GIVEN DATA below:

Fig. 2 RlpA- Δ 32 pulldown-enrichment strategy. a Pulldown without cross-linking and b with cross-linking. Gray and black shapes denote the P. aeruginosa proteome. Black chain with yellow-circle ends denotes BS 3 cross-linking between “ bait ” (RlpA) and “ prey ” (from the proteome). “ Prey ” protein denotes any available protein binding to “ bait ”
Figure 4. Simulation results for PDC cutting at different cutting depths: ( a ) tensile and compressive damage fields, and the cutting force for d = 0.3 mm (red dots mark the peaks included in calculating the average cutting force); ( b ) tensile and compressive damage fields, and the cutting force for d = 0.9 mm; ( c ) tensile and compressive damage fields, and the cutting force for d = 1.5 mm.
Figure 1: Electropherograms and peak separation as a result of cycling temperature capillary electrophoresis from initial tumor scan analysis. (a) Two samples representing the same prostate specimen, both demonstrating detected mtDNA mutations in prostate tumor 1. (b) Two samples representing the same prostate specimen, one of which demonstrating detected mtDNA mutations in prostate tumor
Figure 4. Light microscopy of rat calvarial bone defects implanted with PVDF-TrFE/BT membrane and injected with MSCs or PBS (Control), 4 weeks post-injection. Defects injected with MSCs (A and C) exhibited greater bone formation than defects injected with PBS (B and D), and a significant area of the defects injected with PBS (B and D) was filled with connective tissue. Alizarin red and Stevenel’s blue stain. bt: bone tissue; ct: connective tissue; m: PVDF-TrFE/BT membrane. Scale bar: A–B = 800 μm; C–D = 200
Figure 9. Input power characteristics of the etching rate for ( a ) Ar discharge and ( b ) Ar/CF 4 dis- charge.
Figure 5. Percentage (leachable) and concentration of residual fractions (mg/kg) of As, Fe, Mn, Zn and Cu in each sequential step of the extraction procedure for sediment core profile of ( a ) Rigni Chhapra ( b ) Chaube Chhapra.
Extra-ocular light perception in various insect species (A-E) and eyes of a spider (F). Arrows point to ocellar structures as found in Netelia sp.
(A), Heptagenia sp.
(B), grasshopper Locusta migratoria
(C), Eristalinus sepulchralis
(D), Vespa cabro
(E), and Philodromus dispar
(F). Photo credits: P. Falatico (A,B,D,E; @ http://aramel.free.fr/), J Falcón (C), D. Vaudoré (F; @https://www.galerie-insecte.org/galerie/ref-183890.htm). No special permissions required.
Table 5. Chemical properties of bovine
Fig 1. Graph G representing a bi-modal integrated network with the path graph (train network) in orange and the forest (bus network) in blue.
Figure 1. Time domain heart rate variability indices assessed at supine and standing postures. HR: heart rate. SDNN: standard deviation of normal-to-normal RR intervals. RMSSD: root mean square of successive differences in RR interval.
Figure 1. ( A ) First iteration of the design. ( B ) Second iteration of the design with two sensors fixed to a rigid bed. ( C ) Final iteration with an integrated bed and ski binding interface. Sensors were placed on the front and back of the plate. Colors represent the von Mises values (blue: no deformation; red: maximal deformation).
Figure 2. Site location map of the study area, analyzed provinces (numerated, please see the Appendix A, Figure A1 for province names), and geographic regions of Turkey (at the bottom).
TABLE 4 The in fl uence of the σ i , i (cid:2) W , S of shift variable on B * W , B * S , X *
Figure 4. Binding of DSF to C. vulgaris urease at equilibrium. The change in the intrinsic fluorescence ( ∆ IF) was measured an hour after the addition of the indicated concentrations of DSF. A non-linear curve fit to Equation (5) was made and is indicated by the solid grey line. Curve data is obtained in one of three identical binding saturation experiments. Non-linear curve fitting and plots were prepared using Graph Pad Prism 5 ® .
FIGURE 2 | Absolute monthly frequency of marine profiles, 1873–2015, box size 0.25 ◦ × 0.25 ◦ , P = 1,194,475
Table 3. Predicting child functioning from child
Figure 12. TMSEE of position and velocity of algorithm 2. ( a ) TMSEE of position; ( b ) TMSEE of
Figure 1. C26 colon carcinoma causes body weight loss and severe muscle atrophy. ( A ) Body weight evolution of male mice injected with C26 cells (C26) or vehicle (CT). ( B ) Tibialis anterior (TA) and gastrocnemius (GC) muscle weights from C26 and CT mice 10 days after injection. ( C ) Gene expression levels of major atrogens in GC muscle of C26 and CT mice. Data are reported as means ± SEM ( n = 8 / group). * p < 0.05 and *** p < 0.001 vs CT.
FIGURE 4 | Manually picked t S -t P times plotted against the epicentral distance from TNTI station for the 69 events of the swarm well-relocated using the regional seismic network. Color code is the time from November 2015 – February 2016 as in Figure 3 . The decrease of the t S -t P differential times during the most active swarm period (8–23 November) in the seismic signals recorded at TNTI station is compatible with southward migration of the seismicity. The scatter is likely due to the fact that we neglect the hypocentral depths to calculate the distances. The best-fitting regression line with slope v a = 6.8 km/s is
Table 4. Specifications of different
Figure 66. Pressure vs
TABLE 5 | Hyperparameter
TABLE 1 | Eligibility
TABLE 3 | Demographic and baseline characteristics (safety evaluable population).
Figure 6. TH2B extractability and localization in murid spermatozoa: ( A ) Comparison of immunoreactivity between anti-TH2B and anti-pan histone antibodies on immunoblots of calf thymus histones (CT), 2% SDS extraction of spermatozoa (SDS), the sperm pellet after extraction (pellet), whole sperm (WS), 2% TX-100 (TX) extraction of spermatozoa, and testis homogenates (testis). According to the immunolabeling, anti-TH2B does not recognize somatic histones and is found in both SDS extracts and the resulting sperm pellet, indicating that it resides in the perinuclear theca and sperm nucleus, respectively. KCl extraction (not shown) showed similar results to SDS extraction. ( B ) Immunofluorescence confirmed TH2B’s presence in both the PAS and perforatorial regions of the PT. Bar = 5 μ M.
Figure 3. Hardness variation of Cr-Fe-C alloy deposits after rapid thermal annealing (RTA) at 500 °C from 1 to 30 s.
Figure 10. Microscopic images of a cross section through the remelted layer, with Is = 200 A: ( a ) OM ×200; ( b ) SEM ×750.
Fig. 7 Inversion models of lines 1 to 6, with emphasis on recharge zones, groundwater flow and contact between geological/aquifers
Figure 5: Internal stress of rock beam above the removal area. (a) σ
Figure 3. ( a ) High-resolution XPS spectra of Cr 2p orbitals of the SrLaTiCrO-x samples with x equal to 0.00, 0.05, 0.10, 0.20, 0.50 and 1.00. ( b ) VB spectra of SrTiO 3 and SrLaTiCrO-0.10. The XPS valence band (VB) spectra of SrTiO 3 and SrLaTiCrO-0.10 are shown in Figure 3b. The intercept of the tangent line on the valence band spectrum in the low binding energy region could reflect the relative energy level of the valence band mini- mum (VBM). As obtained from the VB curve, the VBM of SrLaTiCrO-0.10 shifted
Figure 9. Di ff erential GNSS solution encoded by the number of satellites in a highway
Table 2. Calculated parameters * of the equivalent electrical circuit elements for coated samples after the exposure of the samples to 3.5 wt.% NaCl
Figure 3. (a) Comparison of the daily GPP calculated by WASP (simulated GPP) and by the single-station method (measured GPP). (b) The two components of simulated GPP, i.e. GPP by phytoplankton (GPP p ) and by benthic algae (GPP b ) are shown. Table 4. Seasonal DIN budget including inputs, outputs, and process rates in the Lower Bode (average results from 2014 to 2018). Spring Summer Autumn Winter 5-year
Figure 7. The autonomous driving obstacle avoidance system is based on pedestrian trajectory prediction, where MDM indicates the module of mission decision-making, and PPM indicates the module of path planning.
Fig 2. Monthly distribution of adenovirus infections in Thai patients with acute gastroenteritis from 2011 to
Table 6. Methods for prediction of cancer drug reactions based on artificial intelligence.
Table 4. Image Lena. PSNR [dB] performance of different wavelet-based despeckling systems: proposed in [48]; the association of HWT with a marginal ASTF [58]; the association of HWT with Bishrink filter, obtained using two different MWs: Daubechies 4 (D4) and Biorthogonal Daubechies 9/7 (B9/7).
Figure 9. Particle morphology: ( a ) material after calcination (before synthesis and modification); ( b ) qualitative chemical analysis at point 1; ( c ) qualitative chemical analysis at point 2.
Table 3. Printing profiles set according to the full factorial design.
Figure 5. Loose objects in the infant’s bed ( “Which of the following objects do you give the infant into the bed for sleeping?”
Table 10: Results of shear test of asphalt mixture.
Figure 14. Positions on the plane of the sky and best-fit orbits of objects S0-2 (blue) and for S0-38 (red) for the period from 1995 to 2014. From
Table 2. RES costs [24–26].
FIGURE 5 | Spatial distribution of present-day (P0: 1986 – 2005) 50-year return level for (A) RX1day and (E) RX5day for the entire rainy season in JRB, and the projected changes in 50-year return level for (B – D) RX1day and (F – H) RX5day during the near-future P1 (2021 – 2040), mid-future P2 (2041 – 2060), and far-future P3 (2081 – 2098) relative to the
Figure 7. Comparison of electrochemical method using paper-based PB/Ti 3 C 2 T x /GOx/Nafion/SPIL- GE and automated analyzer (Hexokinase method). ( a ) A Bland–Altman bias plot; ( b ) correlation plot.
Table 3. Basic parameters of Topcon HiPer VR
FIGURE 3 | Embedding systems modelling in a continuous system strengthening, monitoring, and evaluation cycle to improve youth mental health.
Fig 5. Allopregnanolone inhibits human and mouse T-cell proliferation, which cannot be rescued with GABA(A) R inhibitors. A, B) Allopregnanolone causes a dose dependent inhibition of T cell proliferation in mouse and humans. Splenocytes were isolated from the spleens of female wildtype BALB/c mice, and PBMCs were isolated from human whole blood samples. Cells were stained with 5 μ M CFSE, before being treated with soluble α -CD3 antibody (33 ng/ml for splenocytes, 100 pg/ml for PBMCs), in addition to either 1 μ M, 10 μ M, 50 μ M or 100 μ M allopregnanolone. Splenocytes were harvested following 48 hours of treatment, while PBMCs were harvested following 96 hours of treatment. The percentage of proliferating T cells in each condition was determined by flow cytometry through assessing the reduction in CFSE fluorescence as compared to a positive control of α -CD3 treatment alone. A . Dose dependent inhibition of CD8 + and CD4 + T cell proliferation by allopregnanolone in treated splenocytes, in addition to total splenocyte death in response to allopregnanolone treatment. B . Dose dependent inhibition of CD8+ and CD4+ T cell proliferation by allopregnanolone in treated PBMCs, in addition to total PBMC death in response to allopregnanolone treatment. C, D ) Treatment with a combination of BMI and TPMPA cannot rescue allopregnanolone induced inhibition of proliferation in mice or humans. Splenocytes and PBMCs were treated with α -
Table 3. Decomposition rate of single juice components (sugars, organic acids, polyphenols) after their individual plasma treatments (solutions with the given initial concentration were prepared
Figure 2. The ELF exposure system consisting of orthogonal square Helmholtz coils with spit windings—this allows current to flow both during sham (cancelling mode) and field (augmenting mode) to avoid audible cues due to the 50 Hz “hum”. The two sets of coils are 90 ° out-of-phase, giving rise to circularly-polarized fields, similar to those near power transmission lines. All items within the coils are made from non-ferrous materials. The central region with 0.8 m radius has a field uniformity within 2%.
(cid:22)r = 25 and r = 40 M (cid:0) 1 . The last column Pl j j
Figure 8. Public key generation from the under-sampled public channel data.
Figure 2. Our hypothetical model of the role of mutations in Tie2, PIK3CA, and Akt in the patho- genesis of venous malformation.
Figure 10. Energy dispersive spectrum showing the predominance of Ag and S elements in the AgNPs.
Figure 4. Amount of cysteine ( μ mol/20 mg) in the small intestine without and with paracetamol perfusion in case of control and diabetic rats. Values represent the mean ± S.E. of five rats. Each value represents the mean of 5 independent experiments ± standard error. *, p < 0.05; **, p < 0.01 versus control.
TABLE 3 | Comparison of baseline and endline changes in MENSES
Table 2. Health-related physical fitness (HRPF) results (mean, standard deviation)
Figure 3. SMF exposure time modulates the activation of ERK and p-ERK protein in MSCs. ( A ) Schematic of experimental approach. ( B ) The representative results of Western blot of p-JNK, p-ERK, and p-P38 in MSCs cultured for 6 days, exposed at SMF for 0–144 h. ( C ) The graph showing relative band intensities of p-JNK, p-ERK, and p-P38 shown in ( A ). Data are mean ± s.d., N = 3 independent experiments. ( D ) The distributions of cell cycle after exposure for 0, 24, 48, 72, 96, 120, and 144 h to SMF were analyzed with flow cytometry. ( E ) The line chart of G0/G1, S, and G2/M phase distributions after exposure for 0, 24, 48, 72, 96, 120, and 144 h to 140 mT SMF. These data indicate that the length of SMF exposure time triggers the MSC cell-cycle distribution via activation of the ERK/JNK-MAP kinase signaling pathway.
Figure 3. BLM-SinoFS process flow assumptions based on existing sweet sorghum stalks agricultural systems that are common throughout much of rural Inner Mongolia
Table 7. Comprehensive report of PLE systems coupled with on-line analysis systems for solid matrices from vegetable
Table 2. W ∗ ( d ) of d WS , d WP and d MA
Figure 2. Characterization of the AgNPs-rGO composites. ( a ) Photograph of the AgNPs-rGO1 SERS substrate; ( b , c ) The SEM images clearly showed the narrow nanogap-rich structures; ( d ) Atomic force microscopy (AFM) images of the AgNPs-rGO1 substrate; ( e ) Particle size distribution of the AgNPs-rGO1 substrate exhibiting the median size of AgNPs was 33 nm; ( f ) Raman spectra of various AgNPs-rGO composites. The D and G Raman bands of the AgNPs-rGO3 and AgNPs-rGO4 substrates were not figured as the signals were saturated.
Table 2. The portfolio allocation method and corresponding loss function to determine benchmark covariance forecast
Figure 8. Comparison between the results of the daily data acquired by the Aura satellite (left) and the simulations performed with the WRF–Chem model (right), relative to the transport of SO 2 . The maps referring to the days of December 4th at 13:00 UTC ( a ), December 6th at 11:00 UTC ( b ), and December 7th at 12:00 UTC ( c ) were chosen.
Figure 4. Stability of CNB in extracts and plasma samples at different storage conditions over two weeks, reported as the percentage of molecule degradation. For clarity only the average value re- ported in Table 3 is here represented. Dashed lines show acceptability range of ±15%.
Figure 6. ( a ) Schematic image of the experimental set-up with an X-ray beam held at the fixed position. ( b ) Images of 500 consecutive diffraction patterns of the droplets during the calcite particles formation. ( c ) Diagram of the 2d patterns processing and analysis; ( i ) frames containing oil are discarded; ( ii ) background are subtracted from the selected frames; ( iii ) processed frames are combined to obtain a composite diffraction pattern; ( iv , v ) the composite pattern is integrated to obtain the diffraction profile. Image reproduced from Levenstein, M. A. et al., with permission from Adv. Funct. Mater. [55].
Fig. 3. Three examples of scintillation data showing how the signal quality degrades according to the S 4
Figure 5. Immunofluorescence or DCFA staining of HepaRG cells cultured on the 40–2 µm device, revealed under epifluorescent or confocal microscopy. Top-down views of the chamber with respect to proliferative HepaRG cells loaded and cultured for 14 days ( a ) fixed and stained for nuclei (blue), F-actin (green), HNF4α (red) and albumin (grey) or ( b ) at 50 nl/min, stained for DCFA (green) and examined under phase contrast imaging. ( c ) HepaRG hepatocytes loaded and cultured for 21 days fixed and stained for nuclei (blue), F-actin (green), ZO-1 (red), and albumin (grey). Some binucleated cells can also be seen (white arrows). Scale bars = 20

End of GIVEN DATA.

_WHAT THIS TASK INVOLVES_.
Give the exact lines, and only those, from the line containing "Figure 9. Particle" through the line containing "Table 10: Results" in the entries above.

_SOLUTION BELOW_.
Figure 9. Particle morphology: ( a ) material after calcination (before synthesis and modification); ( b ) qualitative chemical analysis at point 1; ( c ) qualitative chemical analysis at point 2.
Table 3. Printing profiles set according to the full factorial design.
Figure 5. Loose objects in the infant’s bed ( “Which of the following objects do you give the infant into the bed for sleeping?”
Table 10: Results of shear test of asphalt mixture.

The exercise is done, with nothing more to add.